望潮亭通信

無常なる世界を見るは楽しかり


石で遊ぶ

 ラッコが貝を割るために石を使ったり、木の幹の中の虫を捕るために鳥が小枝を使ったりと、自然界で道具を使う動物はいる。代表的なのはサルで、エサをとったりするために道具を使うという。そういえば、カラスはいろいろなものを使って「遊び」をすることで知られている。これも一種の道具使用例だろう。



 道具を使うということは、人間だけに許された能力とは言えないのかもしれないが、ラッコもサルも鳥も小動物の範疇に入る。肉体的能力が限定されているから道具を使うことを学習したのかもしれない。一方、体が大きく力が強い動物が道具を使うという話は聞かない。ライオンもワニもオオワシも牙や爪などだけで獲物をしとめる。

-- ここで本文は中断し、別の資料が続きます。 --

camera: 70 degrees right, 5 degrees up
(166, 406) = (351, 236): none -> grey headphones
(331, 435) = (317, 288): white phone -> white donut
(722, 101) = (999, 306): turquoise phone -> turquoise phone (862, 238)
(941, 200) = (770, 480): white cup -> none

 クマはどうなのだろうか。前足で道具を使うことが可能なようにも見えるが、クマが獲物を襲う時に道具を使うという話は聞いたことがない。だが、オランダ・ロッテルダム動物園で2012年、シロクマがプールの底から人の頭大の石を上のほうまで運び上げ、シロクマの手から離れた石が、ガラス越しにシロクマを見ている観客のそばに当たった。

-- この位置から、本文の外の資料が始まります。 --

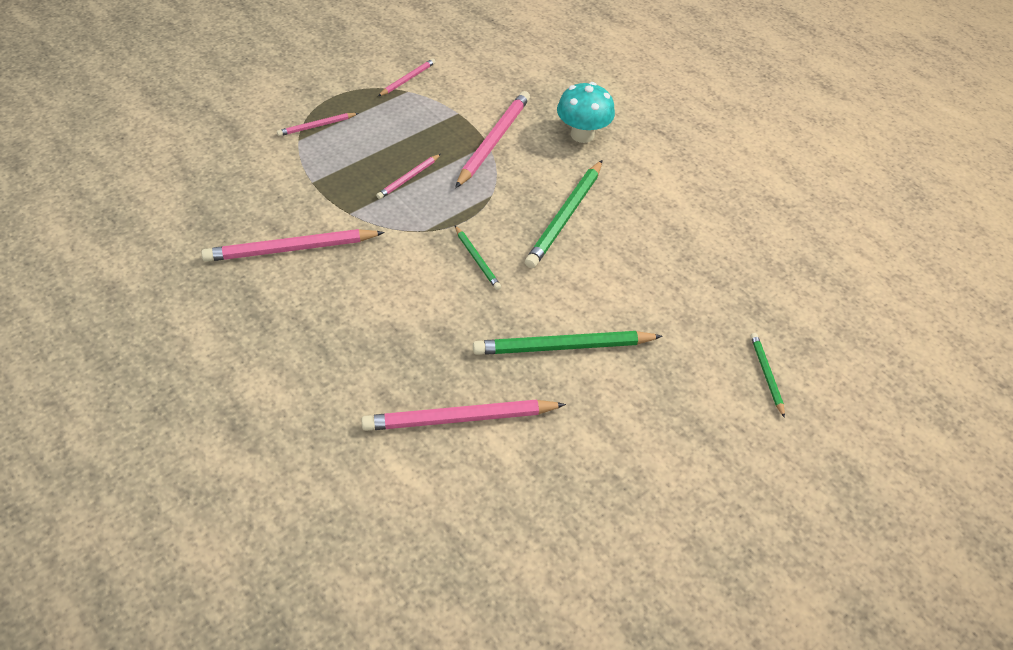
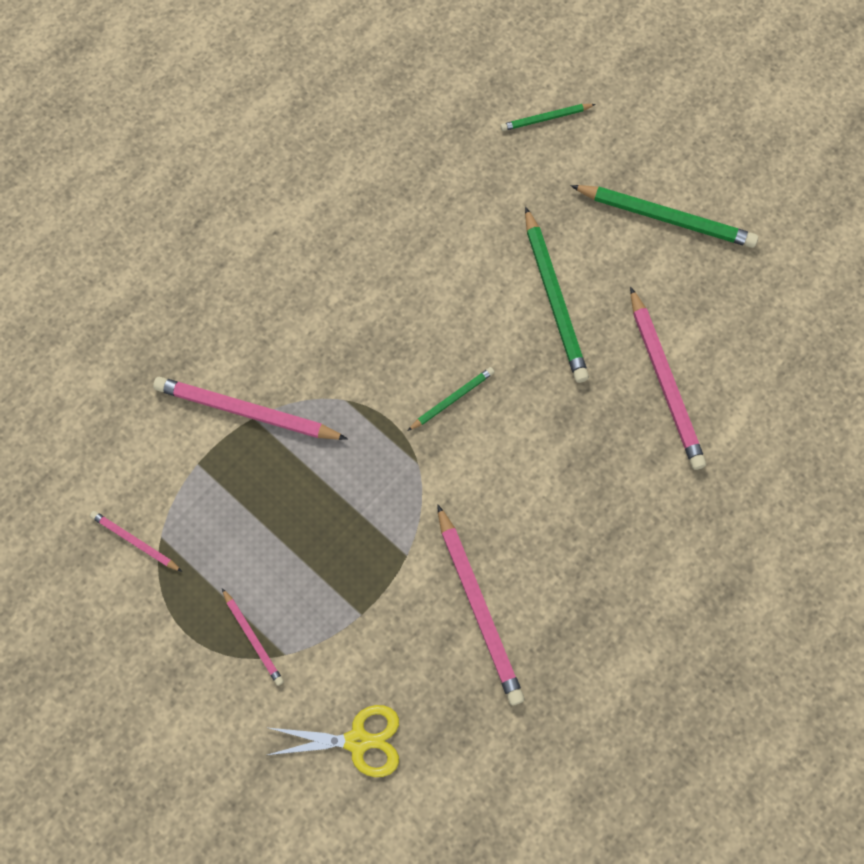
camera: 95 degrees left, 20 degrees up
(219, 168) = (358, 741): none -> yellow scissors
(408, 178) = (333, 500): pink pencil -> none
(565, 216) = (365, 315): green pencil -> green pencil (666, 218)
(582, 135) = (217, 310): turquoise mushroom -> none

 それを記録した動画(You Tube)を見ると、シロクマが観客を狙ってガラスに石を当てたようにも見えるだけに、人間をエサと見たシロクマの行動なのかとの疑問さえ湧く。そうだとすれば、シロクマは人間と自分を隔てるもの(ガラス)があることを認識し、それを破壊するために石を使ったことになる。



 シロクマにはガラスが何かを理解することはできないだろうが、意図的に石を道具として使ったとすれば、目に見えない何か(ガラス)を破壊することが石をぶつけることで可能になると判断したことになる。そんなことがあり得るのだろうか。シロクマの知能はそんなに高いのだろうか。



 ロッテルダム動物園は、シロクマがプールの底にあった石を持ち上げて遊んでいるうちに、石がガラスに当たってしまったと発表しているそうだ。シロクマの頭の中は人間には分からないだろうし、類似の行動が繰り返して見られないなら、偶発的な行動だったとするしかない。ただ、シロクマが石を使って遊ぶということは、飼育下では珍しくはないことなのか気になる。